Siempre me he sentido identificada con la naturaleza abierta, ya que me considero un espíritu libre, casi indomable. Cuando salgo de la ciudad, mole de cemento y hormigón, a cada kilómetro que recorro acercándome a la montaña me voy sintiendo más feliz, incluso noto que mi respiración es más pausada y mis ojos y oídos se van abriendo a todas las sensaciones que la naturaleza depara en estos lugares: colores, formas, olores…
Sin embargo, la duda me asalta, ¿será verdad todo lo que he dicho?, el motivo está en la vuelta a casa. ¡Madrid de mi alma!, ya no es la ciudad inhóspita de calles abigarradas de gente que camina sin mirarse, es la casa donde nací, vivo y deseo pasar los últimos días de mi vida.

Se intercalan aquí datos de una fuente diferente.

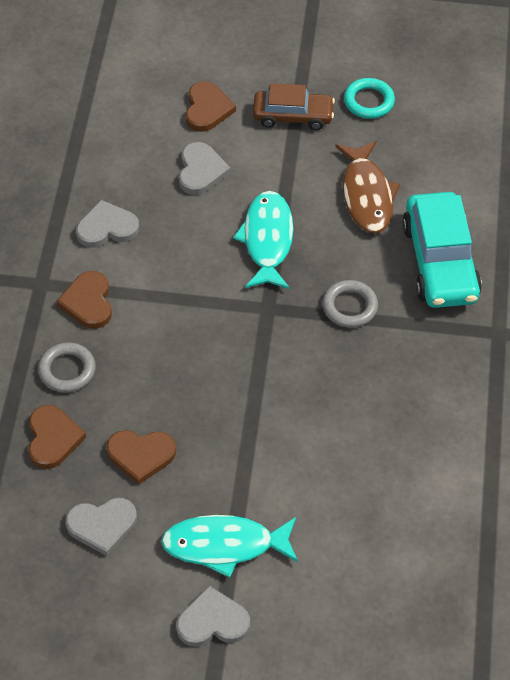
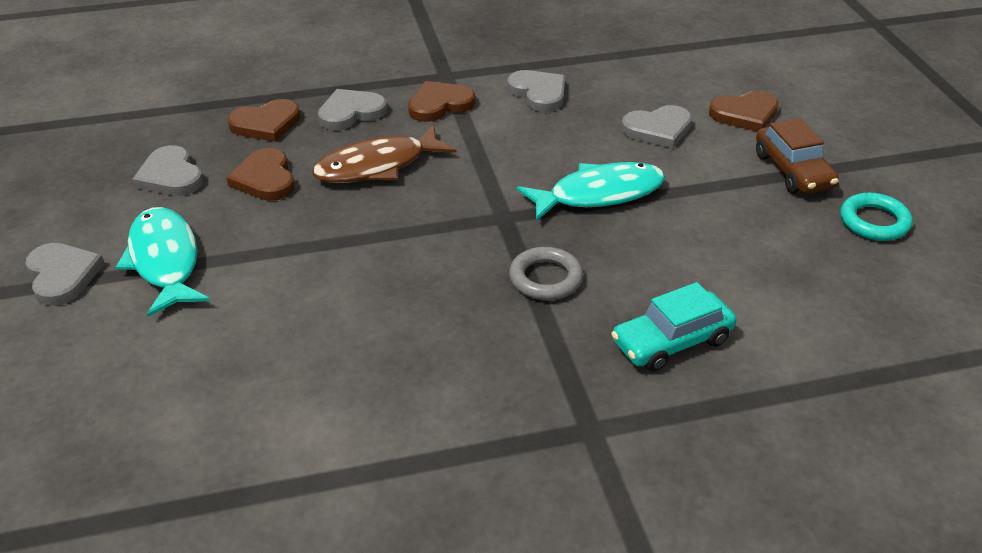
camera: 70 degrees right, 15 degrees down
grey ring [38,342,96,393] -> grey heart [318,89,387,130]
brown fish [335,141,400,233] -> brown fish moved to [312,125,457,183]
turquoise car [402,192,482,308] -> turquoise car [611,282,737,372], size x0.64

Pasear, en cualquier época del año, por las calles del antiguo barrio de los Austrias, me permite disfrutar con la vista de sus viejos edificios y evocar las historias de embozados, bandoleros, damiselas, amores, traiciones…

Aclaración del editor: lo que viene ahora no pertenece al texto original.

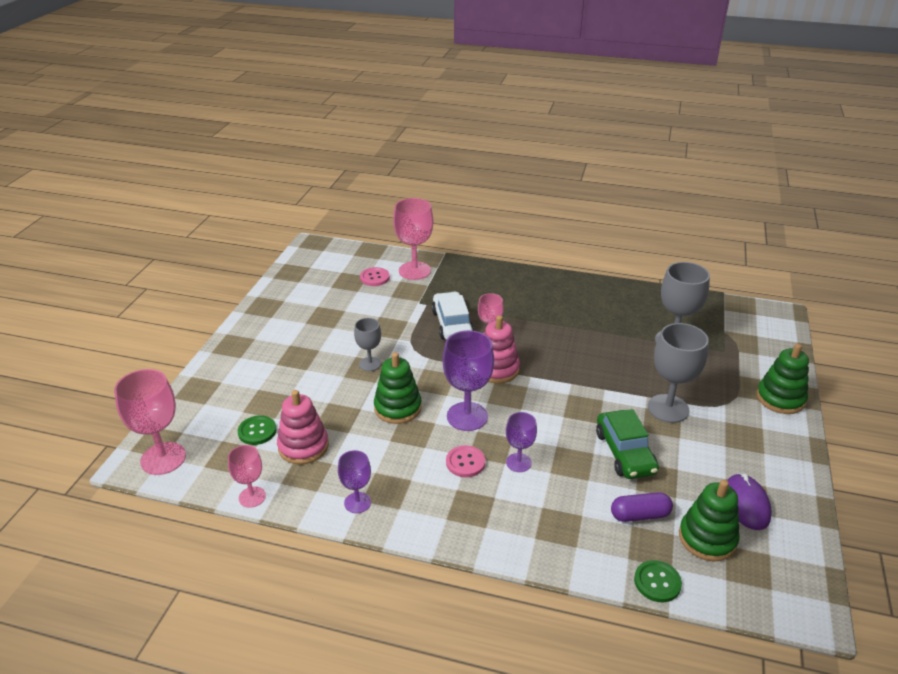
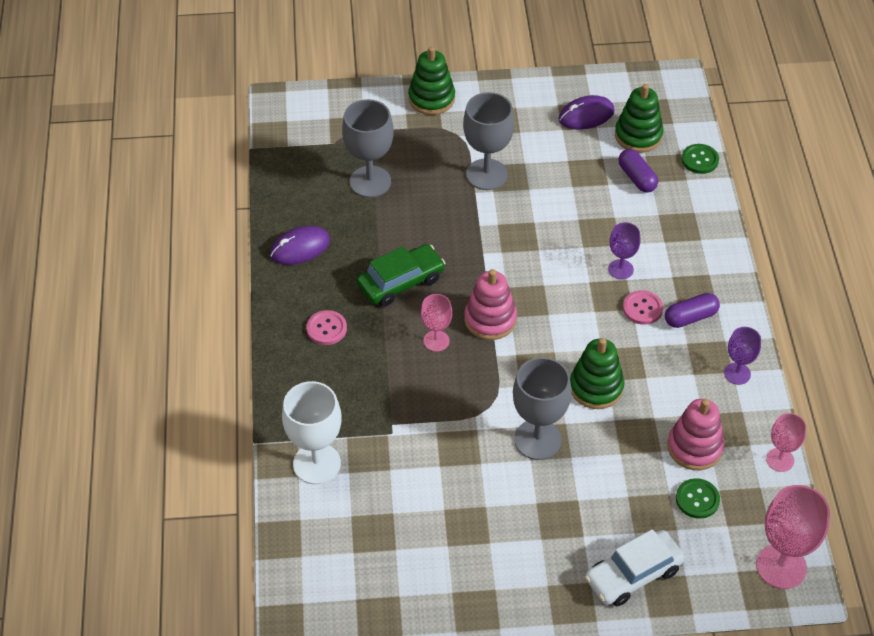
camera: 110 degrees left, 15 degrees up
grey goblet [354,318,381,371] -> grey goblet [513,357,572,460], size x1.73
pink button [360,267,390,286] -> pink button moved to [306,310,347,345]
pink goblet [393,198,433,280] -> white goblet [282,381,341,484]
white car [432,292,474,340] -> white car moved to [585,529,685,606]
purple goblet [443,330,494,431] -> none
green car [596,409,659,479] -> green car moved to [357,244,445,306]
none -> purple mouse [270,226,330,265]
none -> purple capsule [665,293,720,328]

En el verano disfrutar las verbenas de los diversos barrios, en las que la gente se hermana para pasar unas horas agradables al aire libre en el centro de la ciudad. A la caída de la tarde sentarme en un merendero y degustar las múltiples viandas que en ellos se sirven, esperando la caída de la noche, que es cuando empiezan los bailes, para finalizar casi de madrugada tomando un "chocolatito" caliente con churros.
En este Madrid está mi familia, mi gente, mis reales señas de identidad, por eso doy gracias y digo como algunos antiguos literatos de finales del siglo XIX "De Madrid al cielo y un agujerito para seguir viéndolo".